A arma usada por Biden é fraca para mover um mercado que consome 100 milhões de barris diários e considerada inadequada por seus objetivos, dentre os quais não estão os estratégicos de suprir o abastecimento em situações extremas. Biden quis ao agir dar uma resposta aos críticos, que atribuem a sua agenda ambiental à elevação dos preços, e aos consumidores da nação com o maior número de carros per capita do mundo.

Os ventos do mercado causaram o furacão dos preços. As oscilações violentas tiveram reflexos nas cotações dificilmente contornáveis a curto prazo. Em 2020, com a pandemia, a demanda americana caiu 10 milhões de barris/dia. Em 2021, com a recuperação robusta, ela subiu 12 milhões de barris/dia. A produção americana teve seu pico em 2019, com 13 milhões de barris/dia e agora em novembro, é de 11,1 milhões.

Não há um interesse febril em ativar a produção de shale porque os sinais dos preços futuros ainda não são firmes e há a perspectiva bastante real de um freio na onda altista, com a perda de fôlego natural das economias dos EUA, Europa e China, além da quase certeza do início de aumento dos juros pelo Federal Reserve diante de uma inflação alta, embalada também pelos preços dos energéticos.

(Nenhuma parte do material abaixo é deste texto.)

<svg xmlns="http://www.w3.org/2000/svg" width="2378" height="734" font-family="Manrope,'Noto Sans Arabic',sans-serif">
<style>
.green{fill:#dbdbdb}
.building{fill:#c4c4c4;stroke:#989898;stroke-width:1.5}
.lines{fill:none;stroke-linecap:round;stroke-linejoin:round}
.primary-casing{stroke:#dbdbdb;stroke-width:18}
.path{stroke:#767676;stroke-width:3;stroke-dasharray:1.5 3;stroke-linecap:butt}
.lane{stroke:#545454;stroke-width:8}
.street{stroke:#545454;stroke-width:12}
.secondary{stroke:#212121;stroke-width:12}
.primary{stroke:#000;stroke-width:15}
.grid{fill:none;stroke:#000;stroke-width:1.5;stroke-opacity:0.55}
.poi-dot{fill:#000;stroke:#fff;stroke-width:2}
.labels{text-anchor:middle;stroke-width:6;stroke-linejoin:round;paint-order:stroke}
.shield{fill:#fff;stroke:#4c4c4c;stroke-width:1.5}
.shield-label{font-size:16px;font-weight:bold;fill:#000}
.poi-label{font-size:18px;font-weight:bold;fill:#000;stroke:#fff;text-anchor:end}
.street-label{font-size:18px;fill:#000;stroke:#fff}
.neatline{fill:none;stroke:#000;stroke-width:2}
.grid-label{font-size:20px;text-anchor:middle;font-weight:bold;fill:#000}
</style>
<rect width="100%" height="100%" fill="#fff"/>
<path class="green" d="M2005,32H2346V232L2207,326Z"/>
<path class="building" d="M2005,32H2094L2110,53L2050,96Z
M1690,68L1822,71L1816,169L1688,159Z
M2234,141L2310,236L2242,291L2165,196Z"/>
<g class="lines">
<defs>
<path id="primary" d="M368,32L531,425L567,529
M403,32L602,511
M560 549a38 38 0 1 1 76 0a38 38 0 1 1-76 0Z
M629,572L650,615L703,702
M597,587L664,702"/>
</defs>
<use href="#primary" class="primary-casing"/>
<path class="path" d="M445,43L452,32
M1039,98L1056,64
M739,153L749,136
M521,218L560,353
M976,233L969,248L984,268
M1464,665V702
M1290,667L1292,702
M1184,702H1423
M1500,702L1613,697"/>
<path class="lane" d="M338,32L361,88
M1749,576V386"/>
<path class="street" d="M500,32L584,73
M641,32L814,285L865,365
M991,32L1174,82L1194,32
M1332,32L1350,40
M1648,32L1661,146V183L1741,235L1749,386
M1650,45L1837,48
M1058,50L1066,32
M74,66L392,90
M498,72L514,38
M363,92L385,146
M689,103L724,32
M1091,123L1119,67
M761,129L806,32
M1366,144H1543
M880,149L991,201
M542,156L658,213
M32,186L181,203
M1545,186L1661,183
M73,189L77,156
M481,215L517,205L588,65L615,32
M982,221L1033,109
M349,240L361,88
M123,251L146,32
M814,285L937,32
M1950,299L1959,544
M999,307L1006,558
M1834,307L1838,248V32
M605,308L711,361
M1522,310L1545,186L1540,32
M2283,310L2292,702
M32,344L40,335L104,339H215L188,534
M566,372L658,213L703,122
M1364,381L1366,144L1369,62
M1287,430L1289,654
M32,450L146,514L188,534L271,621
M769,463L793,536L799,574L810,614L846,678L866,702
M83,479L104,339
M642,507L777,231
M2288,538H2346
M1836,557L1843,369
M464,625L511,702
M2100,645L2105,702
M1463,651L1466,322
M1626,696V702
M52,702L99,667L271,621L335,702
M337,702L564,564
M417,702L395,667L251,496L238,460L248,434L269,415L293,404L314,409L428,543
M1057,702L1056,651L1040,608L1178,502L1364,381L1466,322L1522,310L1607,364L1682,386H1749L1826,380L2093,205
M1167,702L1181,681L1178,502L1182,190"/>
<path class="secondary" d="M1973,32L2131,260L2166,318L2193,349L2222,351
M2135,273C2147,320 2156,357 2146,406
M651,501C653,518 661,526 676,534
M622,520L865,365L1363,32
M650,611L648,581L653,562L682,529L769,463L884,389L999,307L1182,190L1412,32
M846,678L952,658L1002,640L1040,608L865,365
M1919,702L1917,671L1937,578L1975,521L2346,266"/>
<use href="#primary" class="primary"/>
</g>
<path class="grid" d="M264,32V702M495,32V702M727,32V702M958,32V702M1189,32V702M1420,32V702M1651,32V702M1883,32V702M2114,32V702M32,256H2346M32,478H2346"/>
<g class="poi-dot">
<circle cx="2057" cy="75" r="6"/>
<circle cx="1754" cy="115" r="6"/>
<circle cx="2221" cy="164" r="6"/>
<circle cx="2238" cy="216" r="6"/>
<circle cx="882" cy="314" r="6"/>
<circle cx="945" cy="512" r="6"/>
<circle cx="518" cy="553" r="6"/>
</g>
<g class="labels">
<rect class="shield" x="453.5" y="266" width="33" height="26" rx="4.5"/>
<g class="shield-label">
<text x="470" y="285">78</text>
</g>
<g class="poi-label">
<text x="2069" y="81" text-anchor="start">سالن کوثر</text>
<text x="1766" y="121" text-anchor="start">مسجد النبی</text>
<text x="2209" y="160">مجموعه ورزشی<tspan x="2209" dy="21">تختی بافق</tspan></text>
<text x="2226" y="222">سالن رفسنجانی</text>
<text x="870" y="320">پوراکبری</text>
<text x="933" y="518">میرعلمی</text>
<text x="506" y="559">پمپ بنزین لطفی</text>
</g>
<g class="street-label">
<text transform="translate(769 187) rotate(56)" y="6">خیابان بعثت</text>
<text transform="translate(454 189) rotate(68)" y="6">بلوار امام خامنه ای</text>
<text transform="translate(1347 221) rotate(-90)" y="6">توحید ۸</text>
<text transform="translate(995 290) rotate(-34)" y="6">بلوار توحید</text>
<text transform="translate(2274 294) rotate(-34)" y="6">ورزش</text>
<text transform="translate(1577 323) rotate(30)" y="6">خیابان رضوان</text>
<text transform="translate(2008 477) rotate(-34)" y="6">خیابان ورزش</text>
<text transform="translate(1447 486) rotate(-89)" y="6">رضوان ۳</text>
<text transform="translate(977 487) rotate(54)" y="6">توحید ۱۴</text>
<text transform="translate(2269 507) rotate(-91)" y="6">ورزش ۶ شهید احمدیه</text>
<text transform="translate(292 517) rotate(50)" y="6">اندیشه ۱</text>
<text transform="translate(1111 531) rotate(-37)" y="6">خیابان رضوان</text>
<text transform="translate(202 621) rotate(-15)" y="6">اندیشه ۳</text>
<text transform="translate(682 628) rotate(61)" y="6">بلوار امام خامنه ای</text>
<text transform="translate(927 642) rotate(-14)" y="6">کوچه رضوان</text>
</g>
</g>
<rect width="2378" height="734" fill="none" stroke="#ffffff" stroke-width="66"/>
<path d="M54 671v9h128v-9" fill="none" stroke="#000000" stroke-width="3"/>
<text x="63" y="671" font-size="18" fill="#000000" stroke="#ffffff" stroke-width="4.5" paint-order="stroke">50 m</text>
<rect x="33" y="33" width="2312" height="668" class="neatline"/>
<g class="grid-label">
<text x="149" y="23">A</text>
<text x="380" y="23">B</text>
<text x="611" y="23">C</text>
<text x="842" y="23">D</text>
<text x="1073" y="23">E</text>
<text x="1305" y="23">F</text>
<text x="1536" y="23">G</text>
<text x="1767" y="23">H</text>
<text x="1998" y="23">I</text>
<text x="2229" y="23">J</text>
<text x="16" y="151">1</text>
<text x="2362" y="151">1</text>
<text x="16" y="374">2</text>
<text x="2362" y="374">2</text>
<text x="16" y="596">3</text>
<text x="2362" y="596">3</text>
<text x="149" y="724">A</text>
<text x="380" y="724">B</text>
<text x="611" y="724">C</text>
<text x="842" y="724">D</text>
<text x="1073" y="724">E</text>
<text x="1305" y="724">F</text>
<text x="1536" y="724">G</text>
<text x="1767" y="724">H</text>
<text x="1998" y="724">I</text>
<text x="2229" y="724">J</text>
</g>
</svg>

O cenário de recuo dos preços é o mais otimista. Há um outro, que parte da premissa que a pressão da demanda global ainda mal apareceu - e sequer chegou ao nível pré-pandemia. O principal ator no mercado foi a queda dos investimentos das empresas do setor, motivadas por um ciclo de baixos preços, o que é normal, mas desta vez por uma mudança radical, com a descarbonização global se acelerando e as chances de os ativos em petróleo perderem muito valor.

Além de diversificar, as grandes petrolíferas concentraram os investimentos em exploração nos alvos mais seguros e mais rentáveis. O resultado é que o aumento da oferta poderá não ser tão vigoroso quanto a do “business as usual”, com um horizonte de preços altos por anos a fio.

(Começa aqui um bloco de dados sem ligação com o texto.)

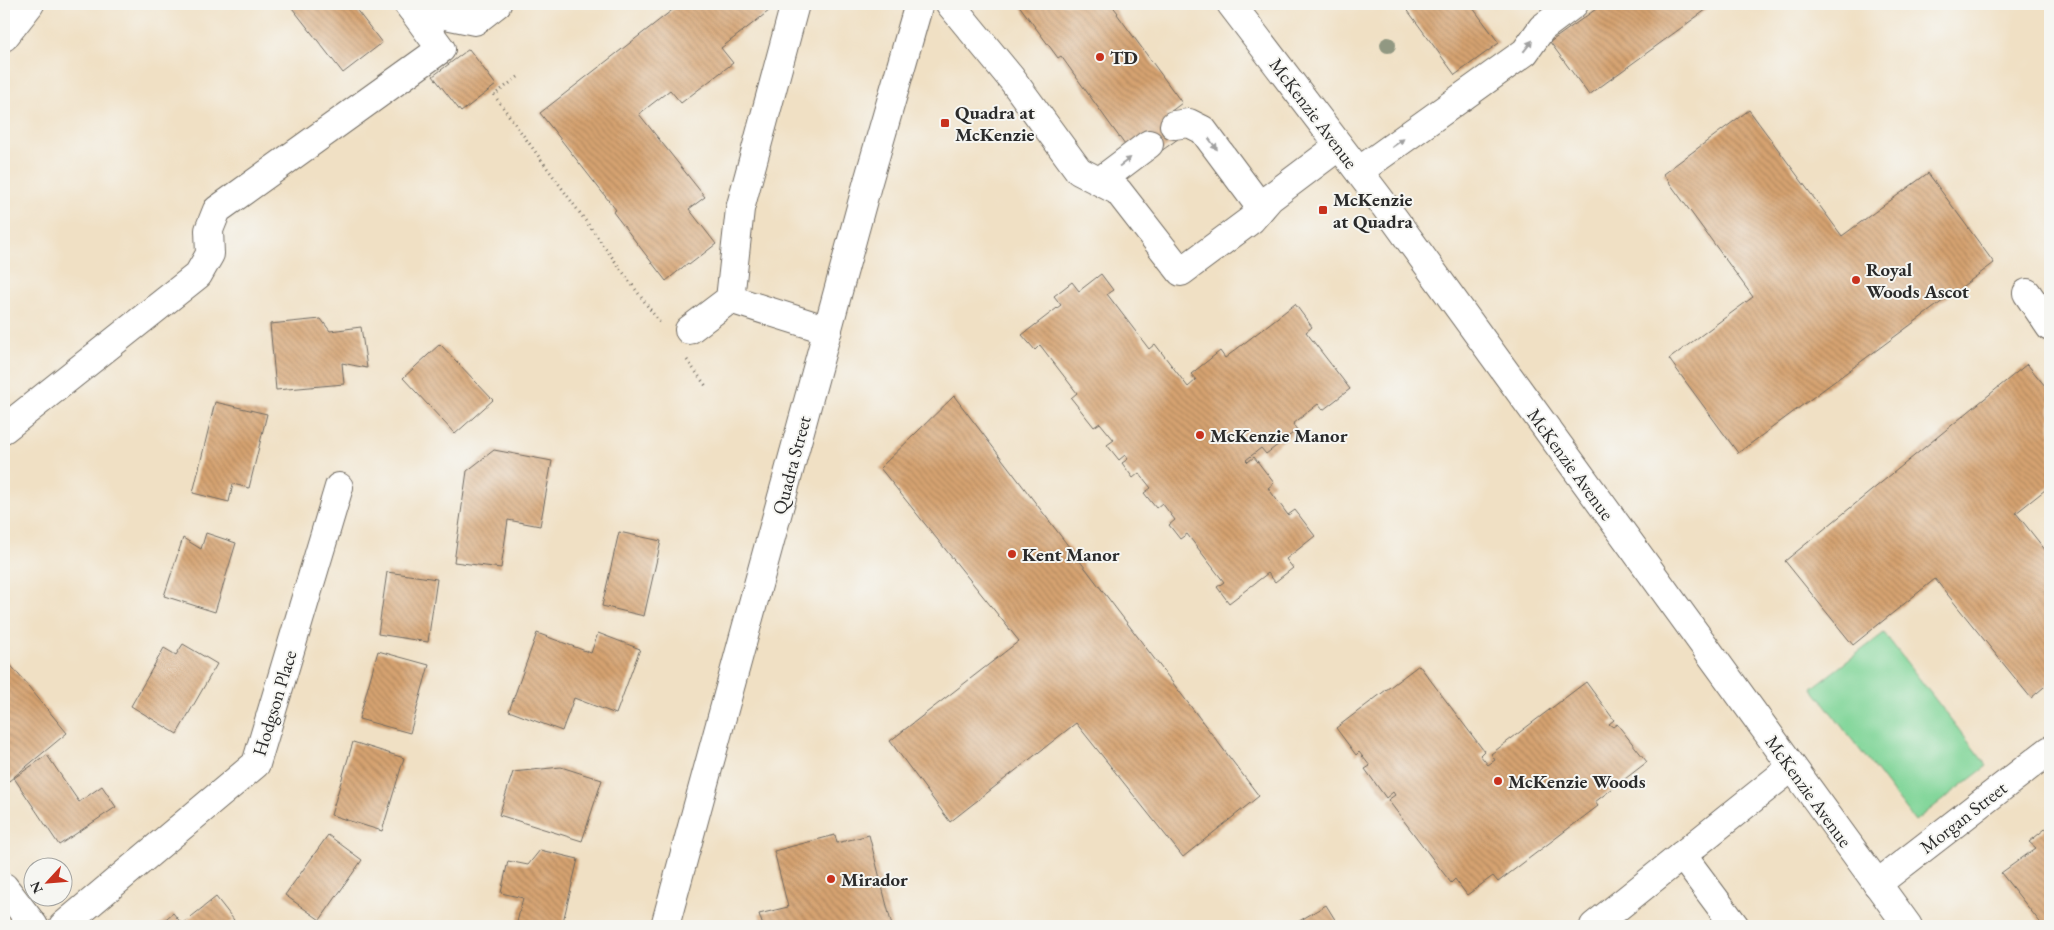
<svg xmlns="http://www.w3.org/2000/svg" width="2054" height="930" font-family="'EB Garamond',serif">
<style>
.grass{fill:#80d598;stroke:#568062}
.building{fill:url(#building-back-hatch)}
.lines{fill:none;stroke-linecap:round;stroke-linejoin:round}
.minor-casing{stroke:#706a61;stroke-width:30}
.major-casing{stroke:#706a61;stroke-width:30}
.path{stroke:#706a61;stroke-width:3;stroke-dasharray:1 4;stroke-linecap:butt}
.minor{stroke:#fff;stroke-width:28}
.major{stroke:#fff;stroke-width:28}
.tree{fill:#919882}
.oneway{fill:#a0a0a0}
.poi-dot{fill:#c8321e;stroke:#f6f6f2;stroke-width:2}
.labels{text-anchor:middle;stroke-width:4;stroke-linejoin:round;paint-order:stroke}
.poi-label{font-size:19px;font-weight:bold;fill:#2b2b2b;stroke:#f6f6f2;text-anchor:start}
.street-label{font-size:19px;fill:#2b2b2b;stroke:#f6f6f2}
</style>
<defs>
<pattern id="building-back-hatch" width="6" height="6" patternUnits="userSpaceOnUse" patternTransform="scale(1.25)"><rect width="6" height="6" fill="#d6a371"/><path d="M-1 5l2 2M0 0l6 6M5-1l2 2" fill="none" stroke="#ae855d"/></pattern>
</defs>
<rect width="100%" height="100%" fill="#f6f6f2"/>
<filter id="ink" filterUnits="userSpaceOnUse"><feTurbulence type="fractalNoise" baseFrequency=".02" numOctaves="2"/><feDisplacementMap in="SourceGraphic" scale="10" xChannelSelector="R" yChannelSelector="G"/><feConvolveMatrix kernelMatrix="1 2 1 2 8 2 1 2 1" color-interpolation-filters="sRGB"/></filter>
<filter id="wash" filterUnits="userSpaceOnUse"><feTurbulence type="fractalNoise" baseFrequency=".0096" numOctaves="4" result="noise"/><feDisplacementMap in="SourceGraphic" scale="20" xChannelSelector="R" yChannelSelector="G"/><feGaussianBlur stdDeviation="1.12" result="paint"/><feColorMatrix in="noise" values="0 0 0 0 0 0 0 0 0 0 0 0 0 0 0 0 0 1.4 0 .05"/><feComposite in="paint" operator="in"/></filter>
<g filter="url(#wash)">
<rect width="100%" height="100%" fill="#f0e0c4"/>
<path class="grass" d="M1884 633 1987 766 1915 821 1812 688Z"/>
<g id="blocks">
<g class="building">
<path d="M289 4H352L382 43 343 73Z"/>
<path d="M680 4H778L721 48 733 63 681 103 670 90 639 114 705 197 689 209 716 244 689 265 688 263 666 281 613 212 616 210 540 113Z"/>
<path d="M1018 4H1111L1118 13 1117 14 1182 103 1166 115 1182 136 1157 154 1125 145 1061 56 1058 58Z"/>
<path d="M1403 4H1470L1499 43 1455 75Z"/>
<path d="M1603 4H1714L1589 95 1550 42Z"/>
<path d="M469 49 496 85 461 112 433 76Z"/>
<path d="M1749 110 1842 236 1928 173 1994 263 1738 453 1669 359 1753 297 1663 174Z"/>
<path d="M1101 274 1113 290 1107 294 1149 349 1155 344 1188 387 1196 380 1191 374 1220 351 1225 358 1295 304 1312 327 1306 332 1350 389 1323 410 1318 404 1293 424 1297 430 1266 454 1261 448 1246 460 1248 462 1254 457 1274 483 1268 488 1288 515 1295 510 1315 536 1286 559 1293 568 1275 582 1268 573 1229 603 1217 587 1224 582 1187 534 1180 539 1169 525 1175 520 1162 503 1156 508 1144 493 1151 488 1139 473 1133 478 1122 463 1128 459 1125 455 1119 460 1107 445 1114 440 1100 423 1094 427 1071 398 1077 393 1040 345 1035 350 1022 335 1061 305 1054 296 1072 282 1079 291Z"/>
<path d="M321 319 330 331 361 327 367 368 342 363 344 384 276 390 270 324Z"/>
<path d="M440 344 493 400 455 434 403 378Z"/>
<path d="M2027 364 2050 392V486L2016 513 2050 556V682L2031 698 1935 579 1853 645 1785 561Z"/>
<path d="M954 396 1259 796 1183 857 1076 723 950 822 890 741 1019 641 880 468Z"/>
<path d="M215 402 267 414 249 488 233 484 229 502 193 493Z"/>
<path d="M494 450 552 461 540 526 508 520 501 568 454 562 467 471Z"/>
<path d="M619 532 661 541 644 616 602 606Z"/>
<path d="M206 533 236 543 215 612 164 596 183 538 201 549Z"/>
<path d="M387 572 437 579 428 642 378 634Z"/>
<path d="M537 633 591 653 598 633 640 649 616 714 574 698 562 731 509 711Z"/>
<path d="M183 644 217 664 177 734 131 706 164 648 176 655Z"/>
<path d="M378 651 429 665 410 733 359 719Z"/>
<path d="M4 657 67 733 9 781 4 775Z"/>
<path d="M1419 665 1484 751 1480 755 1488 765 1495 760 1491 754 1586 682 1614 720 1609 724 1613 727 1617 724 1647 762 1595 802 1598 806 1498 882 1493 876 1467 895 1455 879 1451 883 1388 800 1395 795 1393 792 1386 798 1365 769 1370 766 1359 752 1356 755 1336 728Z"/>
<path d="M353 742 404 758 382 831 331 815Z"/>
<path d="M47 755 79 802 102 786 116 807 59 845 14 778Z"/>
<path d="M561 767 602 780 582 841 499 815 513 772Z"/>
<path d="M2050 825V926H2043L2001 873 2036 848 2029 842Z"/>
<path d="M328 835 362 860 320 920 285 895Z"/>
<path d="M835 835 837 843 869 835 892 926H763L759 914 788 907 774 851Z"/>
<path d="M540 850 578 859 562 926H516L523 898 501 893 508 861 528 865Z"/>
<path d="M216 897 234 920 226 926H157L173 913 182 924Z"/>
<path d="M1326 905 1339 926H1291Z"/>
</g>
</g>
</g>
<g filter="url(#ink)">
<use href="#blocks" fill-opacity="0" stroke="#706a61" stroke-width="1"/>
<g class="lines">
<defs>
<g id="minor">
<path d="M408 4 411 8 475 21 497 4"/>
<path d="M950 4 1011 78 1079 171 1118 191 1181 272 1251 220 1270 198 1339 146"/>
<path d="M4 37 30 4"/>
<path d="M1174 125 1189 123 1203 130 1261 208"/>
<path d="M1359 171 1525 52 1542 28 1574 4"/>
<path d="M1100 181 1149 144"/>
<path d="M2027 293 2050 327"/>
<path d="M730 299 828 330"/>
<path d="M689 330 730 299 740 209 795 4"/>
<path d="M4 429 198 275 210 254 209 230 217 210 441 49 411 8"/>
<path d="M1682 855 1735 926"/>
<path d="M1877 884 2050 750"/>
<path d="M4 887 34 926"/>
<path d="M63 926 256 764 339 487"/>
<path d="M1594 926 1792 767"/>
</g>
<g id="major">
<path d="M1231 4 1379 198 1908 926"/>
<path d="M665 926 867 185 919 4"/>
</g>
</defs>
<use href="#minor" class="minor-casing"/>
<use href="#major" class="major-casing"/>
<g class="path">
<path d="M518 77 494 95 660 323"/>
<path d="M687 360 706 386"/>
</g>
<use href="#minor" class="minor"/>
<use href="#major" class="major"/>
</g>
<circle class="tree" cx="1388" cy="45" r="8"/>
<defs><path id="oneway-solid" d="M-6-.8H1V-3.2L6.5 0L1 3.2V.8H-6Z" transform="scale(1.25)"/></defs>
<g class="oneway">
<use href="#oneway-solid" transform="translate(1528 46) rotate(-52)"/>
<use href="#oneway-solid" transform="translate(1398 143) rotate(-35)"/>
<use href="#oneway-solid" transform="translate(1213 144) rotate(53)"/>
<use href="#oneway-solid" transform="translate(1125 162) rotate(-37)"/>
</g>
</g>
<g class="poi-dot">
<circle cx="1100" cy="57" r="5"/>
<rect x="940" y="118" width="10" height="10" rx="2.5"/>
<rect x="1318" y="205" width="10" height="10" rx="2.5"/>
<circle cx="1856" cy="280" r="5"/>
<circle cx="1200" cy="435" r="5"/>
<circle cx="1012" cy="554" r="5"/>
<circle cx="1498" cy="781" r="5"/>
<circle cx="831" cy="879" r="5"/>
</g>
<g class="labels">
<g class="poi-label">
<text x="1110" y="64">TD</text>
<text x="955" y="119">Quadra at<tspan x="955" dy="22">McKenzie</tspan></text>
<text x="1333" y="206">McKenzie<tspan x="1333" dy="22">at Quadra</tspan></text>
<text x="1866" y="276">Royal<tspan x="1866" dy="22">Woods Ascot</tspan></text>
<text x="1210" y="442">McKenzie Manor</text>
<text x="1022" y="561">Kent Manor</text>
<text x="1508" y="788">McKenzie Woods</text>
<text x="841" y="886">Mirador</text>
</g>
<g class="street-label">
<text transform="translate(1314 113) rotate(53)" y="7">McKenzie Avenue</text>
<text transform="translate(1571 464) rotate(54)" y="7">McKenzie Avenue</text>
<text transform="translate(791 465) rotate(-75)" y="7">Quadra Street</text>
<text transform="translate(274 703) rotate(-73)" y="7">Hodgson Place</text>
<text transform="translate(1809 791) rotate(54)" y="7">McKenzie Avenue</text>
<text transform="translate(1963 817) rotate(-38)" y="7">Morgan Street</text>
</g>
</g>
<rect width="2054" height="930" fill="none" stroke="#f6f6f2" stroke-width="20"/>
<g transform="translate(48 882) rotate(244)"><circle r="24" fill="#f6f6f2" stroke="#a5a5a2"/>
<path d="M0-4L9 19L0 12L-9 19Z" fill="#c8321e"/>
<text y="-8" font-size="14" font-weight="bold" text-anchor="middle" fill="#2b2b2b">N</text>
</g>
</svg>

Biden tentou um atalho que não deve levar a lugar nenhum. Os 50 milhões de barris das reservas estratégicas equivalem a 2,5 dias do consumo americano (FT, ontem) e a um aumento de 137 mil barris/dia por um ano, ou seja, gotas em um oceano de petróleo. O presidente Jair Bolsonaro tem um problema ainda maior a resolver com a alta dos combustíveis, porque elas não estão sendo aparadas pela valorização do real. Aos aumentos exuberantes do óleo (no ano, 53%) se soma a alta sucessiva do dólar (7,8% no ano).

Bolsonaro primeiro reclamou que a alta da gasolina e do diesel era culpa dos impostos estaduais, depois colocou a Petrobras na lista dos vilões e enfim sancionou um auxílio-gás, subsídio de 50% no valor do botijão, e quer dar um auxílio aos caminhoneiros para aliviar os efeitos dos reajustes do diesel. Sob inspiração do presidente da Câmara, Arthur Lira, os deputados flertaram com a fixação de preço nominal do ICMS que não variaria por 12 meses. O Senado foi por outra via, com a proposta de taxar as exportações de petróleo para que seus recursos constituam um fundo de equalização dos preços.

2022 é ano de eleições e a pressão para mostrar serviço ao eleitor é a trilha mais curta para se chegar a respostas erradas. O certo é que do governo Bolsonaro não virá a luz sobre a questão.